#### GOALS
1. From the passage on Icelandic chess, write out the part starting at "In 1874, the" and ending at "BY-NC 2.0 )".
2. In the passage on Icelandic chess, what did the priest writing in 1648 send to Olaus Worm?

#### GIVEN TEXT
- - - -
In 1874, the Norwegian chess historian Antonius Van der Linde belittled Frederic Madden’s suggestion that Iceland could produce anything approaching the sophistication of the Lewis chessmen. Icelanders, he scoffed, were too backward to even play chess.
To learn the fascinating backstory of the most famous chessmen artifacts in the world, see The Missing Pieces: Unraveling the history of the Lewis Chessmen
The Lewis chessmen (Ninox / CC BY-NC 2.0 )
Reading Van der Linde, Willard Fiske became annoyed. Founder of The American Chess Monthly , first librarian of Cornell University, and fluent in Icelandic, Danish, Swedish, and German (he also read Latin, French, and Persian), Fiske amassed a private collection of Icelandic literature that rivaled that of the Royal Library in Copenhagen. He traveled to Iceland in 1879, crossing the island on horseback. Pleased the Icelanders shared his twin passions for books and chess, he endowed libraries and donated chess sets to several towns.
Iceland’s long fondness for chess
Fiske’s preface to Chess in Iceland , published posthumously in 1905, promised a second volume that would contain “notes on the carved chessmen and other chess objects found in the museums of Scandinavia and England, commonly regarded as the productions of Icelandic workshops.” Sadly, he never completed that volume. Chess in Iceland makes no direct reference to the Lewis chessmen. Fiske doesn’t mention Madden’s name. But he takes great enjoyment in rebutting Van der Linde, whose “knowledge of Iceland and Icelandic is too limited to enable him to treat Icelandic chess with the extraordinary accuracy and logical judgment evinced in his investigations into other domains.”
Fiske brings up numerous examples from medieval literature and from more recent letters of Iceland’s long fondness for chess. In 1627, an Icelandic priest wrote that he was sending a “set of Icelandic chess men” to the Danish antiquarian Olaus Worm. Another priest in 1648 sent Worm “a snuffbox carved out of a whale’s tooth ,” commenting that “the young artisan who wrought it also made pretty chessmen of the same material, and at a moderate price.” Said Fiske, “Thus we have accounts, by two contemporary parish priests of Iceland, of the manufacture by natives of sets of chessmen—two centuries and a half ago— which does not look as if the Icelanders had so little fondness for the game as Dr. Van der Linde would have us believe.”
- - - -
#### DATASET ENTRIES
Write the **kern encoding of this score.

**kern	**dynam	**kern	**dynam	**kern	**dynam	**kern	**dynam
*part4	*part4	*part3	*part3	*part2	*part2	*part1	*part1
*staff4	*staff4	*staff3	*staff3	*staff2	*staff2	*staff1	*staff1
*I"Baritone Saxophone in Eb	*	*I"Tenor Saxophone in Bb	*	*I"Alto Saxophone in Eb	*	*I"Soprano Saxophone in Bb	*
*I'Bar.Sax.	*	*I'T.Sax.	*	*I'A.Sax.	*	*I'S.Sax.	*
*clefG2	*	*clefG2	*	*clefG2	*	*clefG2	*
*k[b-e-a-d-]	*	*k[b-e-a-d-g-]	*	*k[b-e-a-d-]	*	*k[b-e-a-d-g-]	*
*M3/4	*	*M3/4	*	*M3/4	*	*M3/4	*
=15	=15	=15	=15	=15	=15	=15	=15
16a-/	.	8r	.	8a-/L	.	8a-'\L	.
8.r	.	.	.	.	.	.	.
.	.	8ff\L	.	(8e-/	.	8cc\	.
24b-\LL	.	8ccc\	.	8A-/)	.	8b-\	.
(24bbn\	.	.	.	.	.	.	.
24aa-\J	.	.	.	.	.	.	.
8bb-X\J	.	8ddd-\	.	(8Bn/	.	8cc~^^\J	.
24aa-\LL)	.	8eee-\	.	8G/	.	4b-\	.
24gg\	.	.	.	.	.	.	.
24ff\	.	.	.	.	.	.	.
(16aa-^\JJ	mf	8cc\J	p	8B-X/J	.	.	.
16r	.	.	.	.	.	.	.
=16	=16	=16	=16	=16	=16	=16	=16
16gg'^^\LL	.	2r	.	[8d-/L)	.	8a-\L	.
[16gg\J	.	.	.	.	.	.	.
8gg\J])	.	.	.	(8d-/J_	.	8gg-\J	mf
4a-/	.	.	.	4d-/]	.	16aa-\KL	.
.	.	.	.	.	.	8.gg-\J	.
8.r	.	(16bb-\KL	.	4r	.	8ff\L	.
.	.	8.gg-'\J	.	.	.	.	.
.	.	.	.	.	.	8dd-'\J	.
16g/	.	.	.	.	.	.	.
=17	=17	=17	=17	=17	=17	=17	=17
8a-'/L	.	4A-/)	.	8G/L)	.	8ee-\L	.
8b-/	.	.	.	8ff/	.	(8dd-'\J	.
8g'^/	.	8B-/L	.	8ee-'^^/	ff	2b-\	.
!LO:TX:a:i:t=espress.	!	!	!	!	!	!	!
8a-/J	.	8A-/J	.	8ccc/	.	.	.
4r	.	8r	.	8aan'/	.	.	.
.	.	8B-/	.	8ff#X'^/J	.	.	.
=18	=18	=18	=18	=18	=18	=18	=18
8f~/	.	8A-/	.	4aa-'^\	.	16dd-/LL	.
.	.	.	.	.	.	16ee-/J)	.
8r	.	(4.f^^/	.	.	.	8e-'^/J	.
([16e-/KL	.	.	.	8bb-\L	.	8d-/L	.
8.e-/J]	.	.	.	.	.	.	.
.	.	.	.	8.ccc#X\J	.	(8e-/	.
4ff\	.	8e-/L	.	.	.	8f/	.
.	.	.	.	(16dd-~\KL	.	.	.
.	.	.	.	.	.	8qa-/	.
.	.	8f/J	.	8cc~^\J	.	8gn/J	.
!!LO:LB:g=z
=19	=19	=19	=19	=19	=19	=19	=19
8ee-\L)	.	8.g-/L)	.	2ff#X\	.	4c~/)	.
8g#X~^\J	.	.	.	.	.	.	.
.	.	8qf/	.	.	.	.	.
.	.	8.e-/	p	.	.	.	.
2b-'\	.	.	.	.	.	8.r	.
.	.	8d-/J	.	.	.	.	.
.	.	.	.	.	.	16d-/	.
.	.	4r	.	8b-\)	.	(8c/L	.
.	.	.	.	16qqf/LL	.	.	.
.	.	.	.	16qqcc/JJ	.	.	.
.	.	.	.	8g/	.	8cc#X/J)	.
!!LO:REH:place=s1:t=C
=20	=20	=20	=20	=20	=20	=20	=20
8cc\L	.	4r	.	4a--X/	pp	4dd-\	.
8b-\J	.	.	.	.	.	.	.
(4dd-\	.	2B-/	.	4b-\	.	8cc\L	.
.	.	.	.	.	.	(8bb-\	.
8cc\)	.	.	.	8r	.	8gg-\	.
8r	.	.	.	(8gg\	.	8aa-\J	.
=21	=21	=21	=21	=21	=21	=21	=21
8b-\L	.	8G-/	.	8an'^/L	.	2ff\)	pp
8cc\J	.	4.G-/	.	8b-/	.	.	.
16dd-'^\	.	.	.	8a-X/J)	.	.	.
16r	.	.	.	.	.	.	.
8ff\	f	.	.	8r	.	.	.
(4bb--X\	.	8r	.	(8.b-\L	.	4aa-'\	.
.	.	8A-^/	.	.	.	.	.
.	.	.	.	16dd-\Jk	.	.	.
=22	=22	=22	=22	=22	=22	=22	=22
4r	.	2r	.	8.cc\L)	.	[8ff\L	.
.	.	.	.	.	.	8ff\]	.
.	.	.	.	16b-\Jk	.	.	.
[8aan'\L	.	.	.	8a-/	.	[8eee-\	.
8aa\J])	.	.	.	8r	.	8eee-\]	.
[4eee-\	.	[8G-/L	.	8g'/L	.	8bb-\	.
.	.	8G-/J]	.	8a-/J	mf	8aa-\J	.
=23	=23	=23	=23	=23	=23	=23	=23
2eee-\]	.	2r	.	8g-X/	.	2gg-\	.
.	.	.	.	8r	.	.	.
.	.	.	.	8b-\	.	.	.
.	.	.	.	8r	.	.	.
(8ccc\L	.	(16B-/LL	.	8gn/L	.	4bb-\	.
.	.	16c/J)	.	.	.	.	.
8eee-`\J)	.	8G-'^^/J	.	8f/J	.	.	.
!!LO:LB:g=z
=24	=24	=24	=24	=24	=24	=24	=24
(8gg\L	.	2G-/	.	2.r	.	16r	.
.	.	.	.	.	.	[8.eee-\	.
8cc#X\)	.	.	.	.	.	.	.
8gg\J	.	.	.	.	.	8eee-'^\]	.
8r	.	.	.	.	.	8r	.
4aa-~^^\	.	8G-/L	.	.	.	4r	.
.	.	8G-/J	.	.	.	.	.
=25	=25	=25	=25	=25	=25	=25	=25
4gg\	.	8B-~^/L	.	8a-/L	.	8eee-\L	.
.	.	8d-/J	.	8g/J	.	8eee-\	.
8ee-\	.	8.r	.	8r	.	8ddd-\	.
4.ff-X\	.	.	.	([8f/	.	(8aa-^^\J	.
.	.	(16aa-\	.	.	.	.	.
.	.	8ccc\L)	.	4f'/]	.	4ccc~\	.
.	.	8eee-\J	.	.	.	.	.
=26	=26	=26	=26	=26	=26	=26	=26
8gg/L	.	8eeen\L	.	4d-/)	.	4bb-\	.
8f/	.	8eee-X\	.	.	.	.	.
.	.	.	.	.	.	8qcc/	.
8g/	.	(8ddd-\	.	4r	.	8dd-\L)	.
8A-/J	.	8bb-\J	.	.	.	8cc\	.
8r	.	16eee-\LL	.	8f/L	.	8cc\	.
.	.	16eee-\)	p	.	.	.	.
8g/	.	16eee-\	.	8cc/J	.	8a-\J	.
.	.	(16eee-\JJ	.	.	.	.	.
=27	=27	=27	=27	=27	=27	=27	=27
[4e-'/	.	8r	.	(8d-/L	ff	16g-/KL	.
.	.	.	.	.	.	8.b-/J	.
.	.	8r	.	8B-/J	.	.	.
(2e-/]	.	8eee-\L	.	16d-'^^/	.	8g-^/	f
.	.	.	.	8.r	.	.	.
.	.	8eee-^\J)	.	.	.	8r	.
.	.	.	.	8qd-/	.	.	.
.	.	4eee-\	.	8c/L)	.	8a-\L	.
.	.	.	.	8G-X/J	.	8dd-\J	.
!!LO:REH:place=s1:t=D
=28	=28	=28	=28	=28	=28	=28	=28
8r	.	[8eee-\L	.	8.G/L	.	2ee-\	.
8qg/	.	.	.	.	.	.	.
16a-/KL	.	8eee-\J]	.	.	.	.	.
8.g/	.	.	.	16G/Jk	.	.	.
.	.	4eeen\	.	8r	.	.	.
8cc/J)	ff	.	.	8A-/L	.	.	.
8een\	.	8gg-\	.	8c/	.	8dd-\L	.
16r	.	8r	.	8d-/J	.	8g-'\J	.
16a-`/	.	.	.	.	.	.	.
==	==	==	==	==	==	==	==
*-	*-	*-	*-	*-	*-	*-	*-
- - - -
#### RESPONSES TO THE EXERCISE
1.
In 1874, the Norwegian chess historian Antonius Van der Linde belittled Frederic Madden’s suggestion that Iceland could produce anything approaching the sophistication of the Lewis chessmen. Icelanders, he scoffed, were too backward to even play chess.
To learn the fascinating backstory of the most famous chessmen artifacts in the world, see The Missing Pieces: Unraveling the history of the Lewis Chessmen
The Lewis chessmen (Ninox / CC BY-NC 2.0 )

2. A snuffbox carved out of a whale's tooth.